● Assigned task: Please give back only the lines below from the one containing "middle pip: (375, 310)" to the one containing "thumb cmc: (376, 448)", each repeated word for word, both ends included.

((

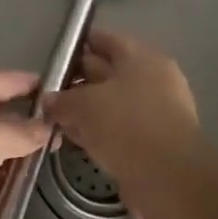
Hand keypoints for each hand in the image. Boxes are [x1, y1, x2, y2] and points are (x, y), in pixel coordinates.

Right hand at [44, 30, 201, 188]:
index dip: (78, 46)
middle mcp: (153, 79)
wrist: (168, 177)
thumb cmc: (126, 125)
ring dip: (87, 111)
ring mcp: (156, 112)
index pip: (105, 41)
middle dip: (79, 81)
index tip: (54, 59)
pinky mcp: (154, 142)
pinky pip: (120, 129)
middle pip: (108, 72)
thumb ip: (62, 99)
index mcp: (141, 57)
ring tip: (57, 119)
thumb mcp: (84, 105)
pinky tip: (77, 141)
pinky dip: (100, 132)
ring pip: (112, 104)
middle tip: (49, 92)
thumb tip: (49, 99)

))
((

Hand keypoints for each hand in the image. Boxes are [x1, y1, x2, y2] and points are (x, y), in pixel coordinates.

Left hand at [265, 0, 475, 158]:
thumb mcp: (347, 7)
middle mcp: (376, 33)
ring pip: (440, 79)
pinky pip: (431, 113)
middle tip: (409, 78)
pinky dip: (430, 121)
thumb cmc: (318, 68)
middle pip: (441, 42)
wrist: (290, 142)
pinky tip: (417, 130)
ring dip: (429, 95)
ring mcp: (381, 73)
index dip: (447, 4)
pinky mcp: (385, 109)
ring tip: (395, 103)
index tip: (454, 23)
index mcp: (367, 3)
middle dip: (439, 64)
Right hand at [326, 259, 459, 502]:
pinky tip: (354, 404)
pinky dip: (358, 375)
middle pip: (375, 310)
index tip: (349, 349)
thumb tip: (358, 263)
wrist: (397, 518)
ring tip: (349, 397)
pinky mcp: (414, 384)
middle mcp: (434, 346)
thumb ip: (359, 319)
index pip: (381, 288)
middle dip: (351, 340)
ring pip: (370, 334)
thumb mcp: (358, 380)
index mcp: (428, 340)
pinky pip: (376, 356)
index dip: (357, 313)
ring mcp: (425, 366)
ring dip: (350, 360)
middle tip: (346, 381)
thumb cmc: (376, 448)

))

● Answer to the exercise:
middle pip: (375, 310)
index tip: (349, 349)
thumb tip: (358, 263)
wrist: (397, 518)
ring tip: (349, 397)
pinky mcp: (414, 384)
middle mcp: (434, 346)
thumb ip: (359, 319)
index pip: (381, 288)
middle dip: (351, 340)
ring pip: (370, 334)
thumb mcp: (358, 380)
index mcp: (428, 340)
pinky pip: (376, 356)
index dip: (357, 313)
ring mcp: (425, 366)
ring dip: (350, 360)
middle tip: (346, 381)
thumb cmc: (376, 448)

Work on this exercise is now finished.